Check every line below for the word "topology" and show those that hold it.

[Stored data entries]
------------------------------
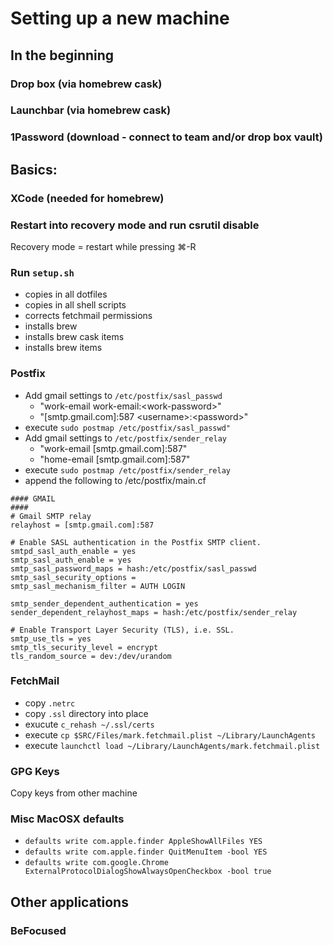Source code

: * Setting up a new machine
** In the beginning
*** Drop box (via homebrew cask)
*** Launchbar (via homebrew cask)
*** 1Password (download - connect to team and/or drop box vault)
** Basics:
*** XCode (needed for homebrew)
*** Restart into recovery mode and run csrutil disable
Recovery mode = restart while pressing ⌘-R
*** Run ~setup.sh~
- copies in all dotfiles
- copies in all shell scripts
- corrects fetchmail permissions
- installs brew
- installs brew cask items
- installs brew items
*** Postfix
- Add gmail settings to ~/etc/postfix/sasl_passwd~
  - "work-email work-email:<work-password>"
  - "[smtp.gmail.com]:587 <username>:<password>"
- execute ~sudo postmap /etc/postfix/sasl_passwd"~
- Add gmail settings to ~/etc/postfix/sender_relay~
  - "work-email [smtp.gmail.com]:587"
  - "home-email [smtp.gmail.com]:587"
- execute ~sudo postmap /etc/postfix/sender_relay~
- append the following to /etc/postfix/main.cf
#+BEGIN_SRC 
#### GMAIL
####
# Gmail SMTP relay
relayhost = [smtp.gmail.com]:587

# Enable SASL authentication in the Postfix SMTP client.
smtpd_sasl_auth_enable = yes
smtp_sasl_auth_enable = yes
smtp_sasl_password_maps = hash:/etc/postfix/sasl_passwd
smtp_sasl_security_options =
smtp_sasl_mechanism_filter = AUTH LOGIN

smtp_sender_dependent_authentication = yes
sender_dependent_relayhost_maps = hash:/etc/postfix/sender_relay

# Enable Transport Layer Security (TLS), i.e. SSL.
smtp_use_tls = yes
smtp_tls_security_level = encrypt
tls_random_source = dev:/dev/urandom
#+END_SRC
*** FetchMail
- copy ~.netrc~
- copy ~.ssl~ directory into place
- exucute ~c_rehash ~/.ssl/certs~
- execute ~cp $SRC/Files/mark.fetchmail.plist ~/Library/LaunchAgents~
- execute ~launchctl load ~/Library/LaunchAgents/mark.fetchmail.plist~
*** GPG Keys
Copy keys from other machine
*** Misc MacOSX defaults
- ~defaults write com.apple.finder AppleShowAllFiles YES~
- ~defaults write com.apple.finder QuitMenuItem -bool YES~
- ~defaults write com.google.Chrome ExternalProtocolDialogShowAlwaysOpenCheckbox -bool true~

** Other applications
*** BeFocused
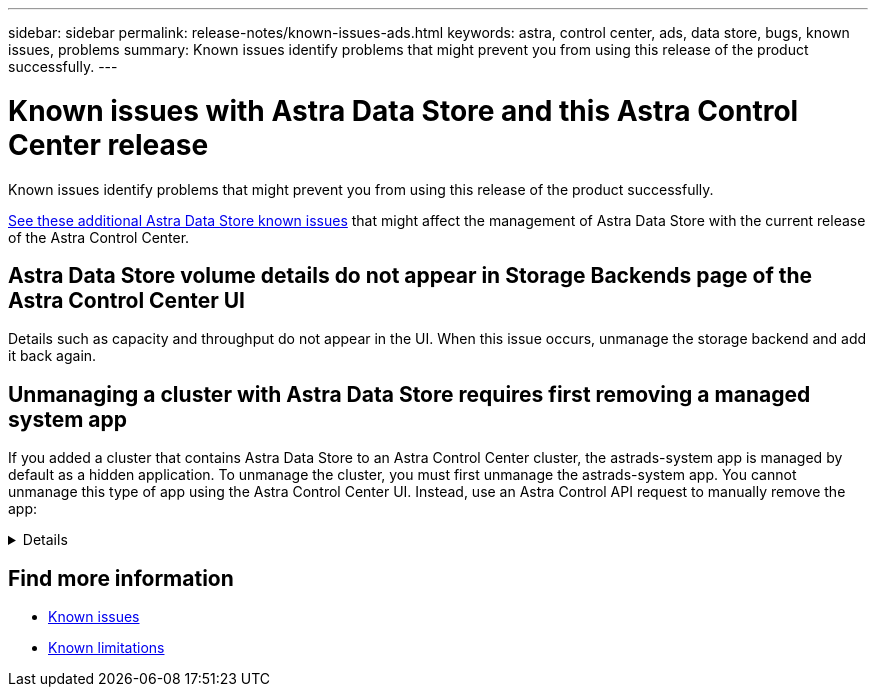 ---
sidebar: sidebar
permalink: release-notes/known-issues-ads.html
keywords: astra, control center, ads, data store, bugs, known issues, problems
summary: Known issues identify problems that might prevent you from using this release of the product successfully.
---

= Known issues with Astra Data Store and this Astra Control Center release
:hardbreaks:
:icons: font
:imagesdir: ../media/release-notes/

Known issues identify problems that might prevent you from using this release of the product successfully.

https://docs.netapp.com/us-en/astra-data-store/release-notes/known-issues.html[See these additional Astra Data Store known issues^] that might affect the management of Astra Data Store with the current release of the Astra Control Center.

== Astra Data Store volume details do not appear in Storage Backends page of the Astra Control Center UI
//DOC-4431/ASTRACTL-20034
Details such as capacity and throughput do not appear in the UI. When this issue occurs, unmanage the storage backend and add it back again.

== Unmanaging a cluster with Astra Data Store requires first removing a managed system app
//DOC-4412/ASTRACTL-19768
If you added a cluster that contains Astra Data Store to an Astra Control Center cluster, the astrads-system app is managed by default as a hidden application. To unmanage the cluster, you must first unmanage the astrads-system app. You cannot unmanage this type of app using the Astra Control Center UI. Instead, use an Astra Control API request to manually remove the app:

.Details
[%collapsible]
====

.Steps

. Get the ID for the managed cluster using this API:
+
----
/accounts/{account_id}/topology/v1/managedClusters
----
+
Response:
+
[subs=+quotes]
----
{
"items": [
{
"type": "application/astra-managedCluster",
"version": "1.1",
*"id": "123ab987-0bc0-00d0-a00a-1234567abd8d",*
"name": "astrads-cluster-1234567",
...
----

. Get the managed astrads-system app ID:
+
----
/accounts/{account_id}/topology/v2/managedClusters/{managedCluster_id}/apps
----
+
Response:
+
[subs=+quotes]
----
{
  "items": [
    [
      *"1b011d11-bb88-40c7-a1a1-ab1234c123d3",*
      "astrads-system",
      "ready"
    ]
  ],
  "metadata": {}
}
----

. Delete the astrads-system app using the app ID you acquired in the previous step (`1b011d11-bb88-40c7-a1a1-ab1234c123d3`).
+
----
/accounts/{account_id}/k8s/v2/apps/{astrads-system_app_id}
----
====
// End snippet

== Find more information
* link:../release-notes/known-issues.html[Known issues]
* link:../release-notes/known-limitations.html[Known limitations]
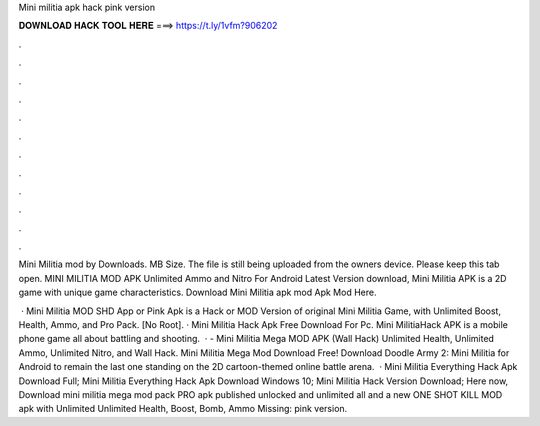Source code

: Mini militia apk hack pink version



𝐃𝐎𝐖𝐍𝐋𝐎𝐀𝐃 𝐇𝐀𝐂𝐊 𝐓𝐎𝐎𝐋 𝐇𝐄𝐑𝐄 ===> https://t.ly/1vfm?906202



.



.



.



.



.



.



.



.



.



.



.



.

Mini Militia mod by  Downloads. MB Size. The file is still being uploaded from the owners device. Please keep this tab open. MINI MILITIA MOD APK Unlimited Ammo and Nitro For Android Latest Version download, Mini Militia APK is a 2D game with unique game characteristics. Download Mini Militia apk mod Apk Mod Here.

 · Mini Militia MOD SHD App or Pink Apk is a Hack or MOD Version of original Mini Militia Game, with Unlimited Boost, Health, Ammo, and Pro Pack. [No Root]. · Mini Militia Hack Apk Free Download For Pc. Mini MilitiaHack APK is a mobile phone game all about battling and shooting.  · - Mini Militia Mega MOD APK (Wall Hack) Unlimited Health, Unlimited Ammo, Unlimited Nitro, and Wall Hack. Mini Militia Mega Mod Download Free! Download Doodle Army 2: Mini Militia for Android to remain the last one standing on the 2D cartoon-themed online battle arena.  · Mini Militia Everything Hack Apk Download Full; Mini Militia Everything Hack Apk Download Windows 10; Mini Militia Hack Version Download; Here now, Download mini militia mega mod pack PRO apk published unlocked and unlimited all and a new ONE SHOT KILL MOD apk with Unlimited Unlimited Health, Boost, Bomb, Ammo Missing: pink version.
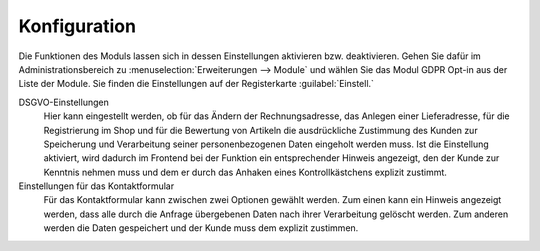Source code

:Konfiguration
=============

Die Funktionen des Moduls lassen sich in dessen Einstellungen aktivieren bzw. deaktivieren. Gehen Sie dafür im Administrationsbereich zu :menuselection:`Erweiterungen --> Module` und wählen Sie das Modul GDPR Opt-in aus der Liste der Module. Sie finden die Einstellungen auf der Registerkarte :guilabel:`Einstell.`

.. image:: media/screenshots/oxdaji01.png
   :alt: GDPR Opt-in, Registerkarte Einstell.
   :height: 226
   :width: 650

DSGVO-Einstellungen
   Hier kann eingestellt werden, ob für das Ändern der Rechnungsadresse, das Anlegen einer Lieferadresse, für die Registrierung im Shop und für die Bewertung von Artikeln die ausdrückliche Zustimmung des Kunden zur Speicherung und Verarbeitung seiner personenbezogenen Daten eingeholt werden muss. Ist die Einstellung aktiviert, wird dadurch im Frontend bei der Funktion ein entsprechender Hinweis angezeigt, den der Kunde zur Kenntnis nehmen muss und dem er durch das Anhaken eines Kontrollkästchens explizit zustimmt.

Einstellungen für das Kontaktformular
   Für das Kontaktformular kann zwischen zwei Optionen gewählt werden. Zum einen kann ein Hinweis angezeigt werden, dass alle durch die Anfrage übergebenen Daten nach ihrer Verarbeitung gelöscht werden. Zum anderen werden die Daten gespeichert und der Kunde muss dem explizit zustimmen.


.. Intern: oxdaji, Status:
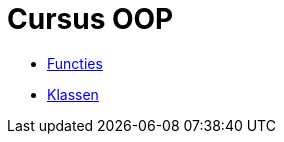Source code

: :lib: pass:quotes[_library_]
:libs: pass:quotes[_libraries_]
:j: Java
:fs: functies
:f: functie
:m: method
:icons: font
:source-highlighter: rouge

= Cursus OOP

* link:oop/functies.adoc[Functies]
* link:oop/klassen.adoc[Klassen]
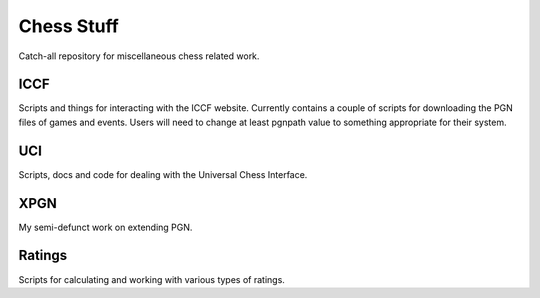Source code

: ===========
Chess Stuff
===========

Catch-all repository for miscellaneous chess related work.

----
ICCF
----

Scripts and things for interacting with the ICCF website.  Currently
contains a couple of scripts for downloading the PGN files of games
and events.  Users will need to change at least pgnpath value to
something appropriate for their system.

---
UCI
---

Scripts, docs and code for dealing with the Universal Chess Interface.

----
XPGN
----

My semi-defunct work on extending PGN.

-------
Ratings
-------

Scripts for calculating and working with various types of ratings.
------------------------------
* [Result for this task]
/accounts/{account_id}/topology/v1/managedClusters
/accounts/{account_id}/topology/v2/managedClusters/{managedCluster_id}/apps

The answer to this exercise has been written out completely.